Wedding planner Mukta Kapoor recently had a client request an arrangement of locally grown nargis flowers (daffodils). And she’s not the only one. There’s a growing trend of Indians opting for domestic produce, as opposed to imported blooms. India’s increasing cultivation of exotic flowers such as orchids, carnations and tulips is meeting the rising demand. Regulations are also keeping overseas supplies in check.

Among the much-in-demand blossoms, India’s production of chrysanthemums rose 136% from FY16 to 470.15 tonnes in FY22, while that of orchids was up 210% over the same period. On the other hand, India’s imports of fresh and dried flowers, flower buds, bulbs and tubers almost halved during FY15 to FY23.

Meanwhile, the fall in flower shipments from India seems to indicate that production is increasingly going towards meeting local demand, especially at weddings. India’s flower exports more than halved to $22.92 million in FY23, from $49.43 million in FY15. “Till some time ago, people had a fetish for foreign flowers, especially tulips,” said Kapoor, who is director of New Delhi-based Yuna Weddings & Events. “But now, they prefer fresh flowers grown locally, which are equally pretty.”

Shorter shelf life for imported flowers
Imports of cut flowers and flower buds of the kind suitable for bouquets or ornamental purposes attract a 60% duty. Additionally, “there is an import restriction in force, wherein all cut flower shipments are to be brought in only through Chennai customs port,” said Anil Sharma, chief operating officer, retail and franchising, Ferns N Petals.Explaining how four to five days of shelf life are compromised in the case of imported flowers, he said, “There is a condition of three days’ mandatory quarantine of the shipment.” Inland air freight makes it even more costly, Sharma said.On the other hand, local blossoms are delivered fresh and, in large measure, match the quality of imports. “Flowers such as orchids and tulips are now grown domestically. Also, the quality and size are similar to the imported ones,” said an official.

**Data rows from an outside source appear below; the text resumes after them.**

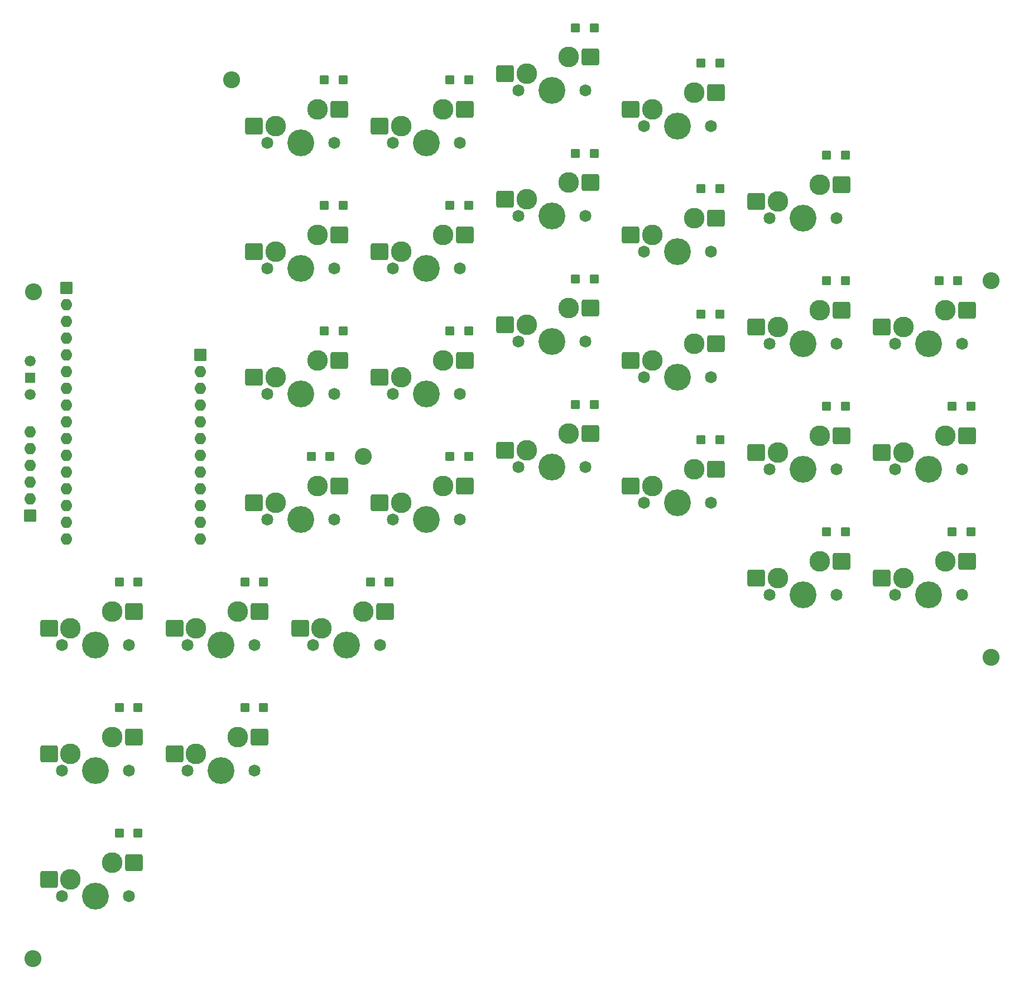
<source format=gbs>
G04 #@! TF.GenerationSoftware,KiCad,Pcbnew,8.0.6-8.0.6-0~ubuntu24.04.1*
G04 #@! TF.CreationDate,2025-02-09T13:24:36-05:00*
G04 #@! TF.ProjectId,keybird_right,6b657962-6972-4645-9f72-696768742e6b,rev?*
G04 #@! TF.SameCoordinates,Original*
G04 #@! TF.FileFunction,Soldermask,Bot*
G04 #@! TF.FilePolarity,Negative*
%FSLAX46Y46*%
G04 Gerber Fmt 4.6, Leading zero omitted, Abs format (unit mm)*
G04 Created by KiCad (PCBNEW 8.0.6-8.0.6-0~ubuntu24.04.1) date 2025-02-09 13:24:36*
%MOMM*%
%LPD*%
G01*
G04 APERTURE LIST*
G04 Aperture macros list*
%AMRoundRect*
0 Rectangle with rounded corners*
0 $1 Rounding radius*
0 $2 $3 $4 $5 $6 $7 $8 $9 X,Y pos of 4 corners*
0 Add a 4 corners polygon primitive as box body*
4,1,4,$2,$3,$4,$5,$6,$7,$8,$9,$2,$3,0*
0 Add four circle primitives for the rounded corners*
1,1,$1+$1,$2,$3*
1,1,$1+$1,$4,$5*
1,1,$1+$1,$6,$7*
1,1,$1+$1,$8,$9*
0 Add four rect primitives between the rounded corners*
20,1,$1+$1,$2,$3,$4,$5,0*
20,1,$1+$1,$4,$5,$6,$7,0*
20,1,$1+$1,$6,$7,$8,$9,0*
20,1,$1+$1,$8,$9,$2,$3,0*%
G04 Aperture macros list end*
%ADD10RoundRect,0.038000X-0.850000X-0.850000X0.850000X-0.850000X0.850000X0.850000X-0.850000X0.850000X0*%
%ADD11O,1.776000X1.776000*%
%ADD12C,1.826000*%
%ADD13C,3.126000*%
%ADD14C,4.076000*%
%ADD15RoundRect,0.257600X-1.055400X-1.030400X1.055400X-1.030400X1.055400X1.030400X-1.055400X1.030400X0*%
%ADD16RoundRect,0.038000X-0.600000X-0.600000X0.600000X-0.600000X0.600000X0.600000X-0.600000X0.600000X0*%
%ADD17C,2.576000*%
%ADD18RoundRect,0.038000X0.750000X-0.750000X0.750000X0.750000X-0.750000X0.750000X-0.750000X-0.750000X0*%
%ADD19C,1.676000*%
%ADD20RoundRect,0.038000X0.850000X0.850000X-0.850000X0.850000X-0.850000X-0.850000X0.850000X-0.850000X0*%
G04 APERTURE END LIST*
D10*
X129295000Y-85525000D03*
D11*
X129295000Y-88065000D03*
X129295000Y-90605000D03*
X129295000Y-93145000D03*
X129295000Y-95685000D03*
X129295000Y-98225000D03*
X129295000Y-100765000D03*
X129295000Y-103305000D03*
X129295000Y-105845000D03*
X129295000Y-108385000D03*
X129295000Y-110925000D03*
X129295000Y-113465000D03*
D10*
X109000000Y-75375000D03*
D11*
X109000000Y-77915000D03*
X109000000Y-80455000D03*
X109000000Y-82995000D03*
X109000000Y-85535000D03*
X109000000Y-88075000D03*
X109000000Y-90615000D03*
X109000000Y-93155000D03*
X109000000Y-95695000D03*
X109000000Y-98235000D03*
X109000000Y-100775000D03*
X109000000Y-103315000D03*
X109000000Y-105855000D03*
X109000000Y-108395000D03*
X109000000Y-110935000D03*
X109000000Y-113475000D03*
D12*
X234695050Y-102855000D03*
D13*
X235965050Y-100315000D03*
D14*
X239775050Y-102855000D03*
D13*
X242315050Y-97775000D03*
D12*
X244855050Y-102855000D03*
D15*
X232690050Y-100315000D03*
X245617050Y-97775000D03*
D12*
X139445050Y-91425000D03*
D13*
X140715050Y-88885000D03*
D14*
X144525050Y-91425000D03*
D13*
X147065050Y-86345000D03*
D12*
X149605050Y-91425000D03*
D15*
X137440050Y-88885000D03*
X150367050Y-86345000D03*
D12*
X215645050Y-83805000D03*
D13*
X216915050Y-81265000D03*
D14*
X220725050Y-83805000D03*
D13*
X223265050Y-78725000D03*
D12*
X225805050Y-83805000D03*
D15*
X213640050Y-81265000D03*
X226567050Y-78725000D03*
D12*
X139445050Y-110475000D03*
D13*
X140715050Y-107935000D03*
D14*
X144525050Y-110475000D03*
D13*
X147065050Y-105395000D03*
D12*
X149605050Y-110475000D03*
D15*
X137440050Y-107935000D03*
X150367050Y-105395000D03*
D12*
X146430050Y-129525000D03*
D13*
X147700050Y-126985000D03*
D14*
X151510050Y-129525000D03*
D13*
X154050050Y-124445000D03*
D12*
X156590050Y-129525000D03*
D15*
X144425050Y-126985000D03*
X157352050Y-124445000D03*
D12*
X177545050Y-83487500D03*
D13*
X178815050Y-80947500D03*
D14*
X182625050Y-83487500D03*
D13*
X185165050Y-78407500D03*
D12*
X187705050Y-83487500D03*
D15*
X175540050Y-80947500D03*
X188467050Y-78407500D03*
D12*
X158495050Y-110475000D03*
D13*
X159765050Y-107935000D03*
D14*
X163575050Y-110475000D03*
D13*
X166115050Y-105395000D03*
D12*
X168655050Y-110475000D03*
D15*
X156490050Y-107935000D03*
X169417050Y-105395000D03*
D12*
X196595050Y-107935000D03*
D13*
X197865050Y-105395000D03*
D14*
X201675050Y-107935000D03*
D13*
X204215050Y-102855000D03*
D12*
X206755050Y-107935000D03*
D15*
X194590050Y-105395000D03*
X207517050Y-102855000D03*
D12*
X158495050Y-72375000D03*
D13*
X159765050Y-69835000D03*
D14*
X163575050Y-72375000D03*
D13*
X166115050Y-67295000D03*
D12*
X168655050Y-72375000D03*
D15*
X156490050Y-69835000D03*
X169417050Y-67295000D03*
D12*
X196595050Y-88885000D03*
D13*
X197865050Y-86345000D03*
D14*
X201675050Y-88885000D03*
D13*
X204215050Y-83805000D03*
D12*
X206755050Y-88885000D03*
D15*
X194590050Y-86345000D03*
X207517050Y-83805000D03*
D12*
X177545050Y-45387500D03*
D13*
X178815050Y-42847500D03*
D14*
X182625050Y-45387500D03*
D13*
X185165050Y-40307500D03*
D12*
X187705050Y-45387500D03*
D15*
X175540050Y-42847500D03*
X188467050Y-40307500D03*
D12*
X139445050Y-72375000D03*
D13*
X140715050Y-69835000D03*
D14*
X144525050Y-72375000D03*
D13*
X147065050Y-67295000D03*
D12*
X149605050Y-72375000D03*
D15*
X137440050Y-69835000D03*
X150367050Y-67295000D03*
D12*
X215645050Y-64755000D03*
D13*
X216915050Y-62215000D03*
D14*
X220725050Y-64755000D03*
D13*
X223265050Y-59675000D03*
D12*
X225805050Y-64755000D03*
D15*
X213640050Y-62215000D03*
X226567050Y-59675000D03*
D12*
X234695050Y-83805000D03*
D13*
X235965050Y-81265000D03*
D14*
X239775050Y-83805000D03*
D13*
X242315050Y-78725000D03*
D12*
X244855050Y-83805000D03*
D15*
X232690050Y-81265000D03*
X245617050Y-78725000D03*
D12*
X127380050Y-148575000D03*
D13*
X128650050Y-146035000D03*
D14*
X132460050Y-148575000D03*
D13*
X135000050Y-143495000D03*
D12*
X137540050Y-148575000D03*
D15*
X125375050Y-146035000D03*
X138302050Y-143495000D03*
D12*
X215645050Y-121905000D03*
D13*
X216915050Y-119365000D03*
D14*
X220725050Y-121905000D03*
D13*
X223265050Y-116825000D03*
D12*
X225805050Y-121905000D03*
D15*
X213640050Y-119365000D03*
X226567050Y-116825000D03*
D12*
X234695050Y-121905000D03*
D13*
X235965050Y-119365000D03*
D14*
X239775050Y-121905000D03*
D13*
X242315050Y-116825000D03*
D12*
X244855050Y-121905000D03*
D15*
X232690050Y-119365000D03*
X245617050Y-116825000D03*
D12*
X127380050Y-129525000D03*
D13*
X128650050Y-126985000D03*
D14*
X132460050Y-129525000D03*
D13*
X135000050Y-124445000D03*
D12*
X137540050Y-129525000D03*
D15*
X125375050Y-126985000D03*
X138302050Y-124445000D03*
D12*
X177545050Y-64437500D03*
D13*
X178815050Y-61897500D03*
D14*
X182625050Y-64437500D03*
D13*
X185165050Y-59357500D03*
D12*
X187705050Y-64437500D03*
D15*
X175540050Y-61897500D03*
X188467050Y-59357500D03*
D12*
X158495050Y-91425000D03*
D13*
X159765050Y-88885000D03*
D14*
X163575050Y-91425000D03*
D13*
X166115050Y-86345000D03*
D12*
X168655050Y-91425000D03*
D15*
X156490050Y-88885000D03*
X169417050Y-86345000D03*
D12*
X196595050Y-69835000D03*
D13*
X197865050Y-67295000D03*
D14*
X201675050Y-69835000D03*
D13*
X204215050Y-64755000D03*
D12*
X206755050Y-69835000D03*
D15*
X194590050Y-67295000D03*
X207517050Y-64755000D03*
D12*
X196595050Y-50785000D03*
D13*
X197865050Y-48245000D03*
D14*
X201675050Y-50785000D03*
D13*
X204215050Y-45705000D03*
D12*
X206755050Y-50785000D03*
D15*
X194590050Y-48245000D03*
X207517050Y-45705000D03*
D12*
X108330050Y-148575000D03*
D13*
X109600050Y-146035000D03*
D14*
X113410050Y-148575000D03*
D13*
X115950050Y-143495000D03*
D12*
X118490050Y-148575000D03*
D15*
X106325050Y-146035000D03*
X119252050Y-143495000D03*
D12*
X108330050Y-129525000D03*
D13*
X109600050Y-126985000D03*
D14*
X113410050Y-129525000D03*
D13*
X115950050Y-124445000D03*
D12*
X118490050Y-129525000D03*
D15*
X106325050Y-126985000D03*
X119252050Y-124445000D03*
D12*
X158495000Y-53325000D03*
D13*
X159765000Y-50785000D03*
D14*
X163575000Y-53325000D03*
D13*
X166115000Y-48245000D03*
D12*
X168655000Y-53325000D03*
D15*
X156490000Y-50785000D03*
X169417000Y-48245000D03*
D12*
X177545050Y-102537500D03*
D13*
X178815050Y-99997500D03*
D14*
X182625050Y-102537500D03*
D13*
X185165050Y-97457500D03*
D12*
X187705050Y-102537500D03*
D15*
X175540050Y-99997500D03*
X188467050Y-97457500D03*
D12*
X139445000Y-53325000D03*
D13*
X140715000Y-50785000D03*
D14*
X144525000Y-53325000D03*
D13*
X147065000Y-48245000D03*
D12*
X149605000Y-53325000D03*
D15*
X137440000Y-50785000D03*
X150367000Y-48245000D03*
D12*
X108330050Y-167625000D03*
D13*
X109600050Y-165085000D03*
D14*
X113410050Y-167625000D03*
D13*
X115950050Y-162545000D03*
D12*
X118490050Y-167625000D03*
D15*
X106325050Y-165085000D03*
X119252050Y-162545000D03*
D12*
X215645050Y-102855000D03*
D13*
X216915050Y-100315000D03*
D14*
X220725050Y-102855000D03*
D13*
X223265050Y-97775000D03*
D12*
X225805050Y-102855000D03*
D15*
X213640050Y-100315000D03*
X226567050Y-97775000D03*
D16*
X224325050Y-112380000D03*
X227125050Y-112380000D03*
D17*
X154050050Y-100950000D03*
D16*
X186225050Y-54912500D03*
X189025050Y-54912500D03*
X205275050Y-41260000D03*
X208075050Y-41260000D03*
X186225050Y-93012500D03*
X189025050Y-93012500D03*
X167175050Y-62850000D03*
X169975050Y-62850000D03*
X167175000Y-43800000D03*
X169975000Y-43800000D03*
X224325050Y-74280000D03*
X227125050Y-74280000D03*
D17*
X249300000Y-131430000D03*
D16*
X224325050Y-55230000D03*
X227125050Y-55230000D03*
X205275050Y-98410000D03*
X208075050Y-98410000D03*
X243375050Y-93330000D03*
X246175050Y-93330000D03*
D17*
X249300000Y-74280000D03*
D16*
X117010050Y-120000000D03*
X119810050Y-120000000D03*
X146125050Y-100950000D03*
X148925050Y-100950000D03*
X205275050Y-79360000D03*
X208075050Y-79360000D03*
X148125050Y-62850000D03*
X150925050Y-62850000D03*
X186225050Y-35862500D03*
X189025050Y-35862500D03*
X136060050Y-120000000D03*
X138860050Y-120000000D03*
X243375050Y-112380000D03*
X246175050Y-112380000D03*
X224325050Y-93330000D03*
X227125050Y-93330000D03*
D18*
X103500000Y-88960000D03*
D19*
X103500000Y-91500000D03*
X103500000Y-86420000D03*
D17*
X134000000Y-43800000D03*
D16*
X155110050Y-120000000D03*
X157910050Y-120000000D03*
D20*
X103500000Y-109850000D03*
D11*
X103500000Y-107310000D03*
X103500000Y-104770000D03*
X103500000Y-102230000D03*
X103500000Y-99690000D03*
X103500000Y-97150000D03*
D17*
X103885000Y-177150000D03*
D16*
X136060050Y-139050000D03*
X138860050Y-139050000D03*
X167175050Y-100950000D03*
X169975050Y-100950000D03*
X186225050Y-73962500D03*
X189025050Y-73962500D03*
X148125000Y-43800000D03*
X150925000Y-43800000D03*
X205275050Y-60310000D03*
X208075050Y-60310000D03*
X148125050Y-81900000D03*
X150925050Y-81900000D03*
D17*
X103940083Y-75962305D03*
D16*
X117010050Y-158100000D03*
X119810050Y-158100000D03*
X167175050Y-81900000D03*
X169975050Y-81900000D03*
X241375050Y-74280000D03*
X244175050Y-74280000D03*
X117010050Y-139050000D03*
X119810050Y-139050000D03*
M02*

</source>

Yuna’s Kapoor said lotuses are also much sought after at Indian weddings.

Price points are an added benefit. Among locally grown flowers, nargis costs Rs 250-500 a bunch, depending on the quality. Tulips can cost Rs 1,500 for 10 pieces. A tulip stick at the Ghazipur flower market costs Rs 100. The price also differs from season to season.

Compared to this, imported blooms including hydrangeas, daffodils and tulips can cost anywhere between Rs 5,000 and Rs 10,000 per bouquet.

Thailand, the Netherlands, Colombia and Kenya are the top sources of imports for India.